One morning last week I received an incident telling me the SharePoint 2016 index partition was not functioning correctly. In the Central Administration both Index partitions where showing a yellow warning icon
Because it was a holiday for the customer, but not for me, I was able to do a restart of the server. After this reboot the issue corrected itself on one server but not on the other server. As the Index Partition was setup high available, we removed one server from the topology and started troubleshooting. The first guess was to just redo the configuration and re-adding the server. When connecting the server I received an error the SharePoint server could not be contacted. After checking and doublechecking the required firewall ports were open, the server was online and the Search Service really was started on the server it was time to dig into the ULS log.

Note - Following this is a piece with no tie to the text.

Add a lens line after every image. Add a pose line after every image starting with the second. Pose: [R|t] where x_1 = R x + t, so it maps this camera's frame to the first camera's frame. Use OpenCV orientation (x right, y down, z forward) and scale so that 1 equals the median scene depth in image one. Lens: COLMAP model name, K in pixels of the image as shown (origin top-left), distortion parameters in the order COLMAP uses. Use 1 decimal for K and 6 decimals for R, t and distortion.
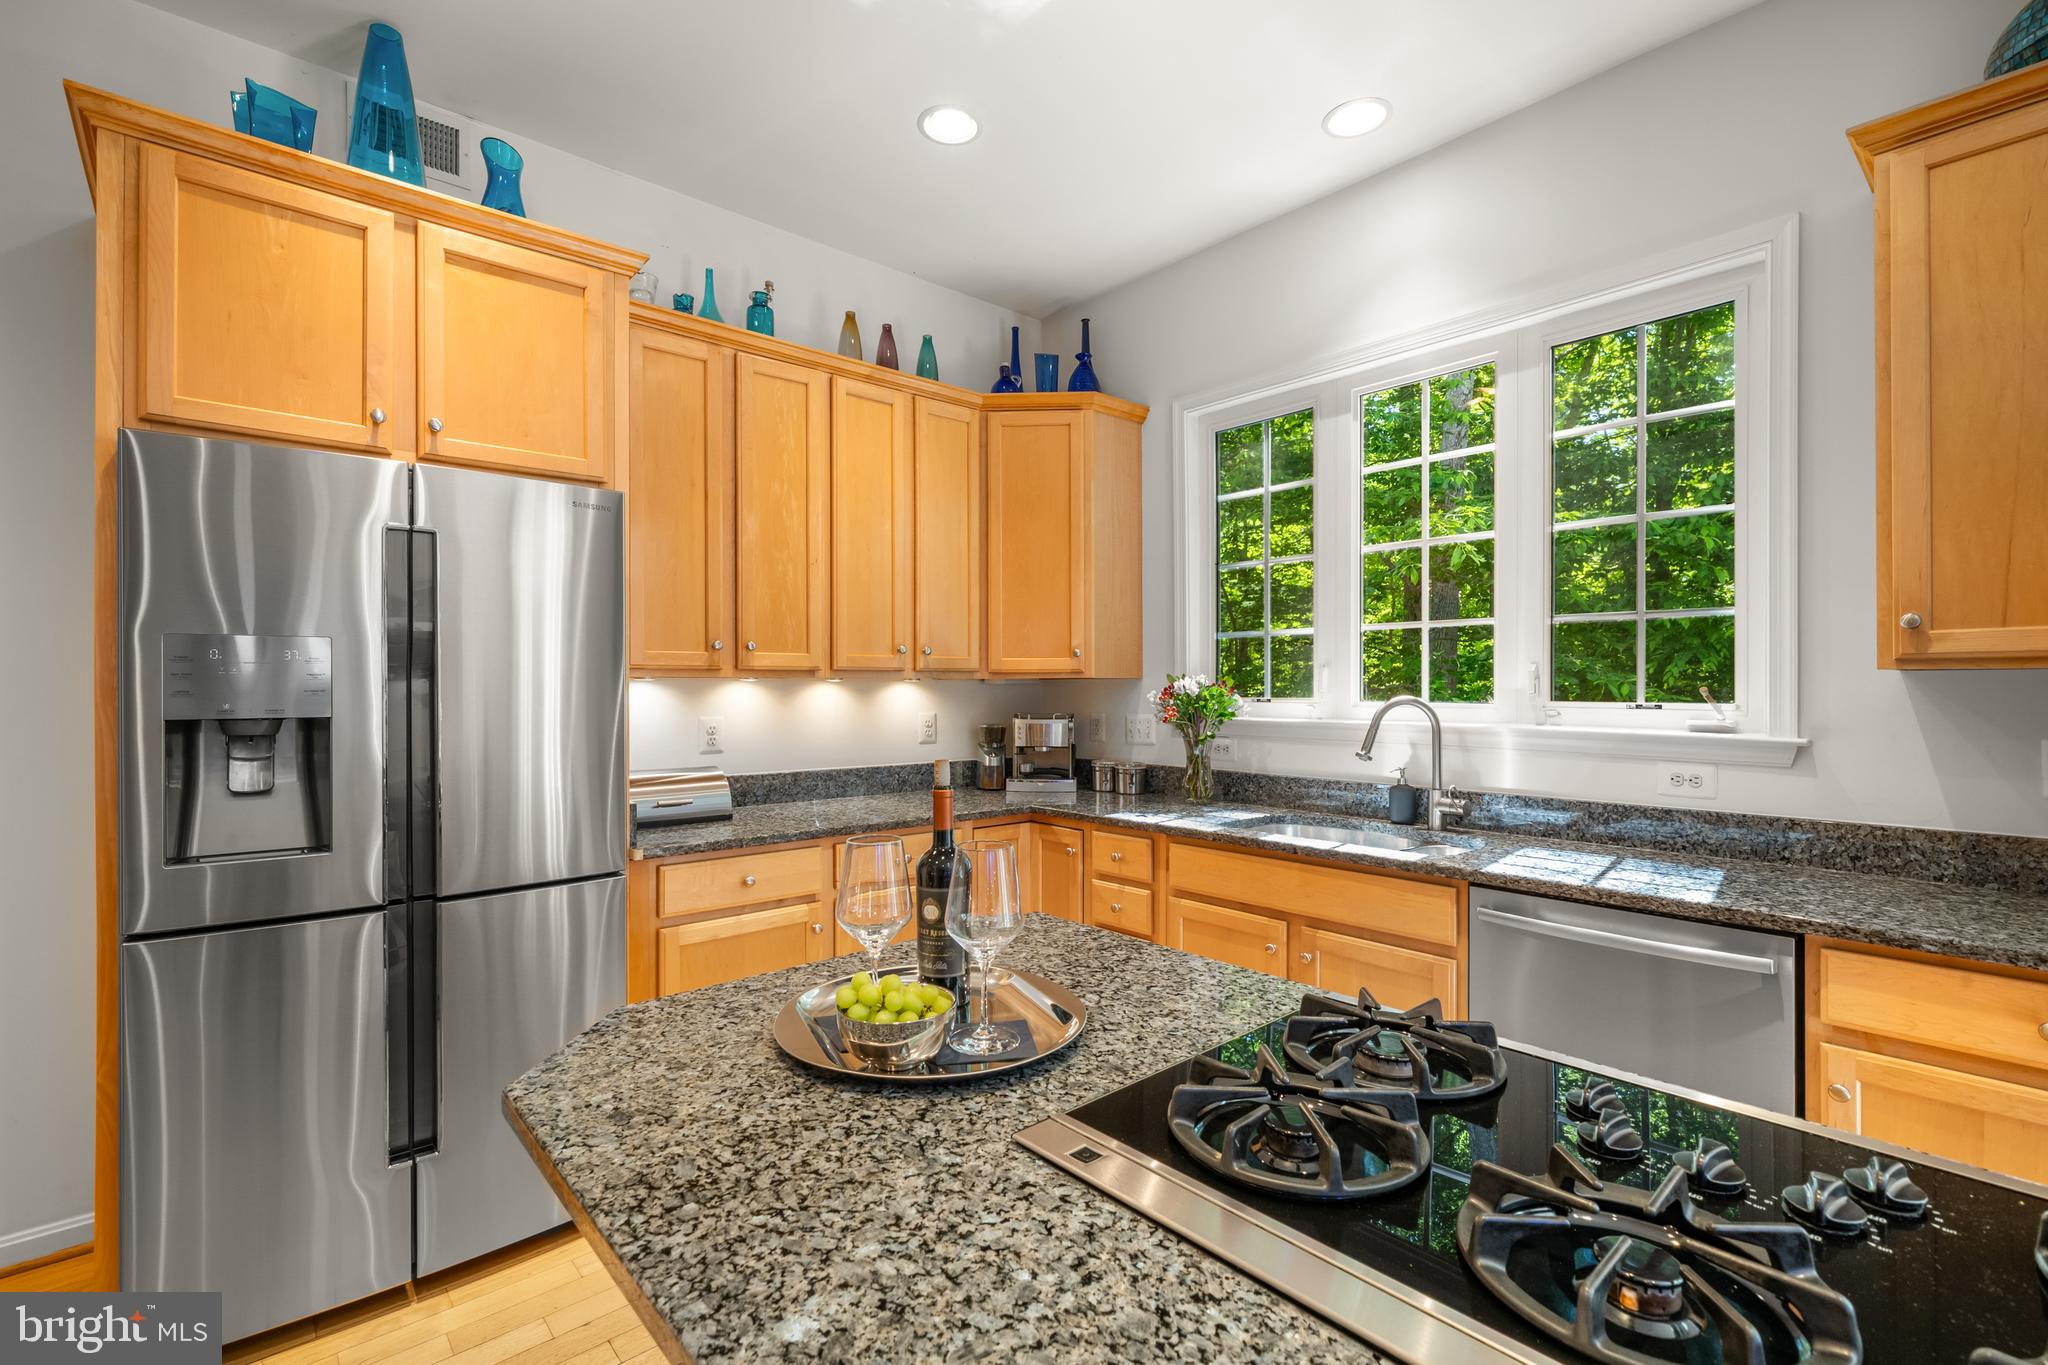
lens RADIAL K [[912.6, 0, 1017.3], [0, 912.6, 684.3], [0, 0, 1]] dist [0.001426, 0.000912]
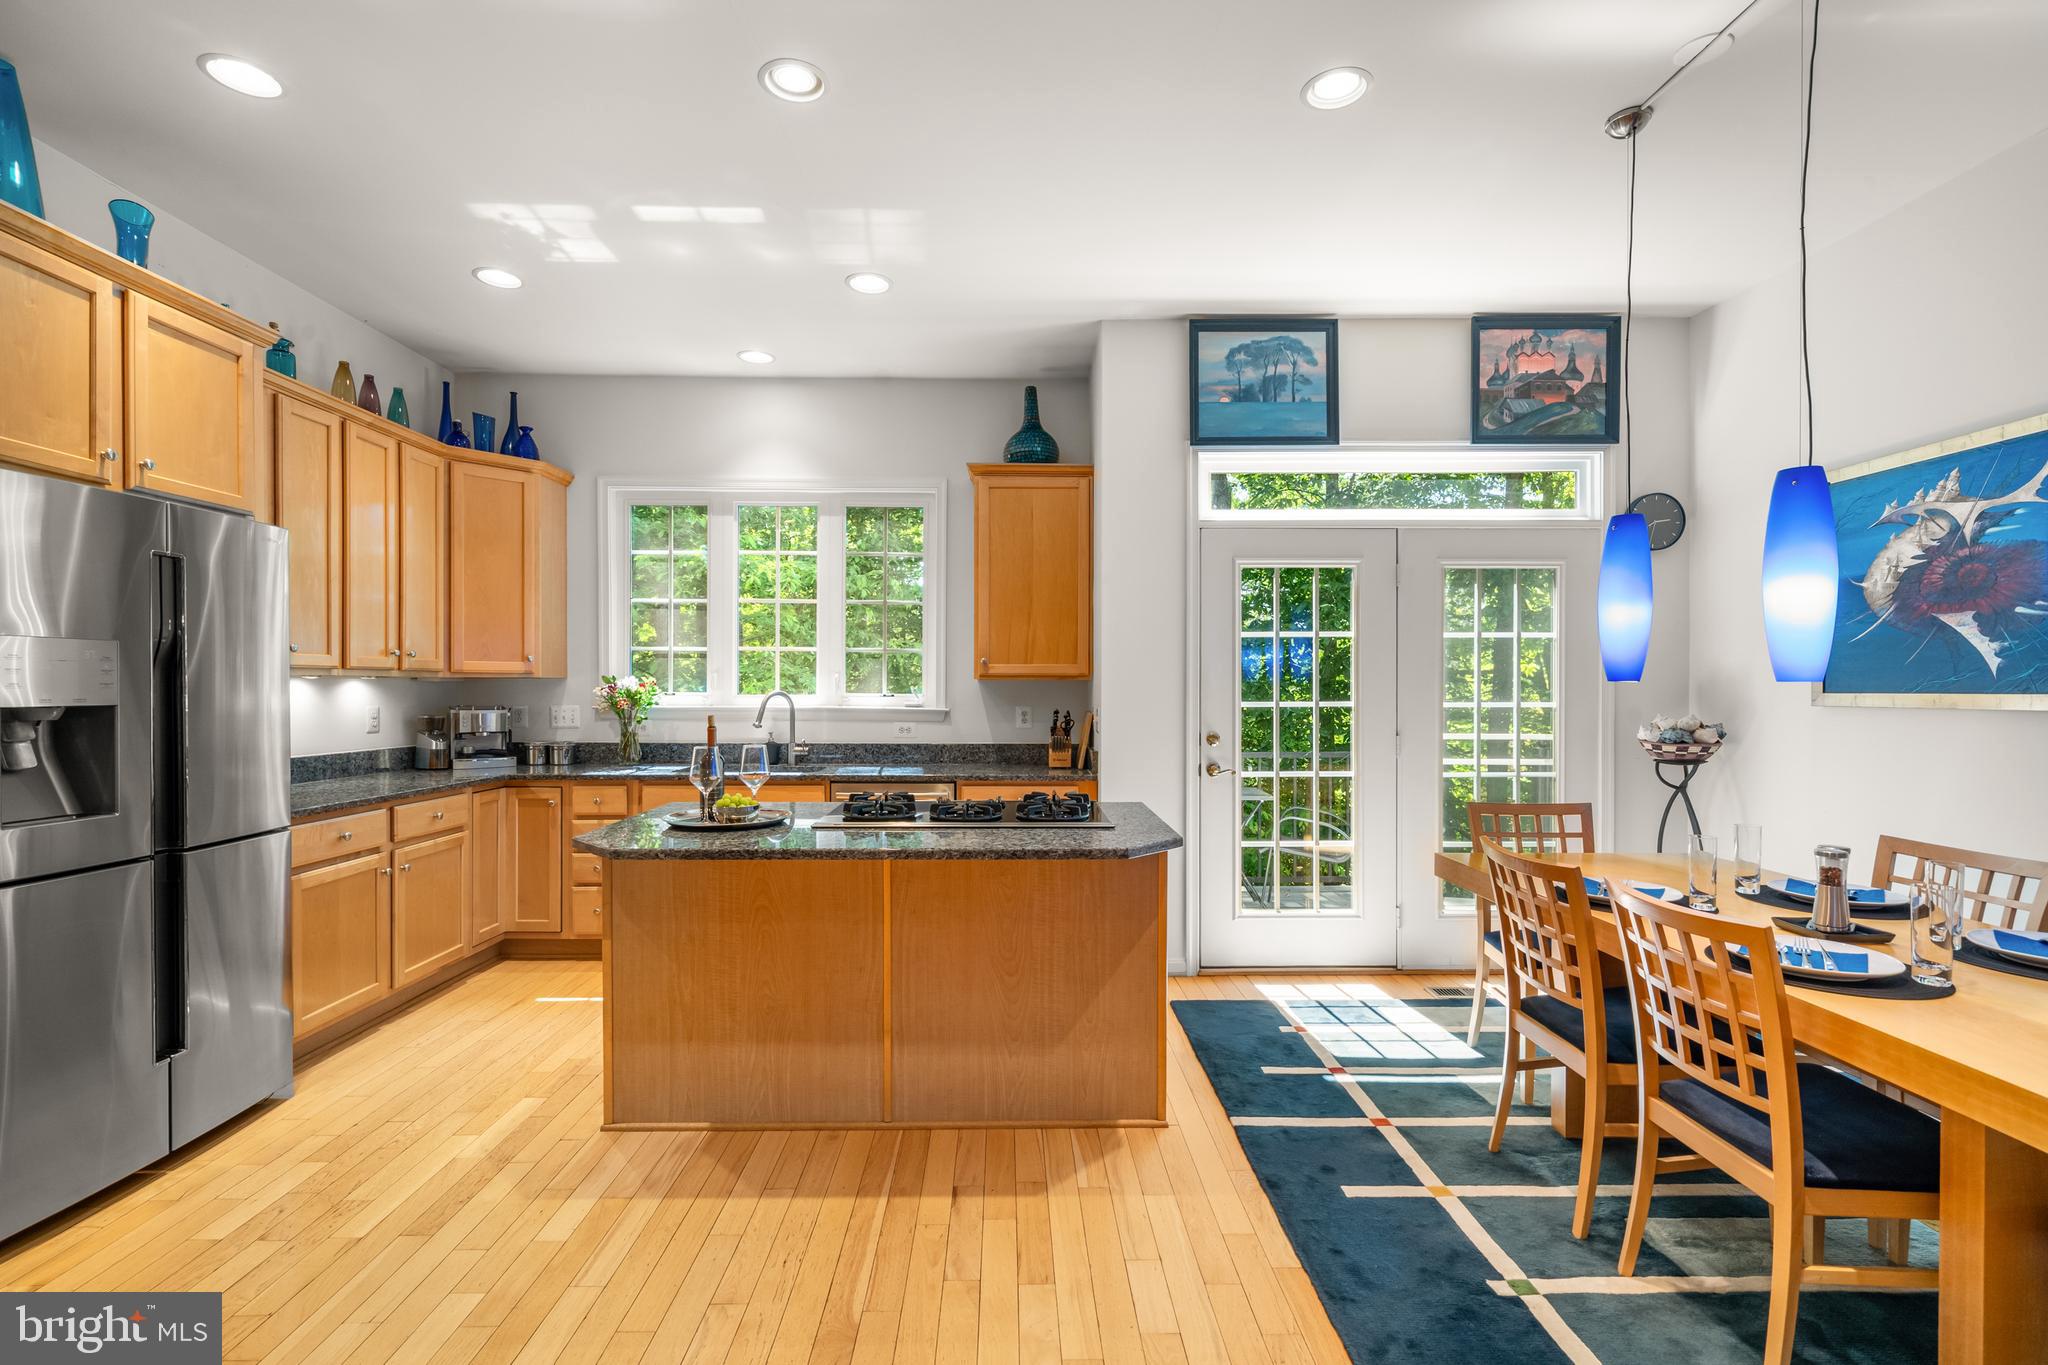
lens RADIAL K [[912.6, 0, 1018.4], [0, 912.6, 687.7], [0, 0, 1]] dist [0.001426, 0.000912]
pose [[0.649310, 0.002688, 0.760519, -0.520862], [-0.006318, 0.999978, 0.001860, 0.001048], [-0.760498, -0.006013, 0.649313, -0.423018]]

After some digging in the log files we found the hostcontroller.exe process trying to connect to the search service on all servers, but not succeeding in contacting one server. The error message stated was
Failed to connect to Host controller in Server : <servername>. Exception : System.ServiceModel.Security.SecurityNegotiationException: A call to SSPI failed, see inner exception. —> System.Security.Authentication.AuthenticationException: A call to SSPI failed, see inner exception. —> System.ComponentModel.Win32Exception: The encryption type requested is not supported by the KDC
A possible cause for this error may be the disabling of certain encryption protocols in scope of a host hardening project. A first hint was to check the enabled encryption protocols in the security policy :
“Network Security: Configure encryption types allowed for Kerberos” to “Enabled” with only the following selected:
Future encryption types
After a reboot of the working server the issue popped back up on the working server, but was fixed on the non-working server. Another reboot fixed it for both. Another reboot reversed the above scenario. This lead us to believe the issue was somewhere else then SharePoint. Next suspect was the Active Directory. The hosts which were not working were all connecting to the same domain controller. After a call with the project team it became clear a Domain Function Level upgrade was performed from Windows 2003 to Windows 2008R2 last week. After the DFL/FFL upgrade the servers where not rebooted. On the DC we saw some messages which might have been related to the problem. Because the impact was minimal, a reboot was executed on the environment and this fixed the problem.
- Reboot the DC (or the KDC service on the DC) after upgrading the DFL/FFL
- Check all applications in a test environment before doing the upgrade in production
- Beware of an DFL/FFL upgrade from Windows 2003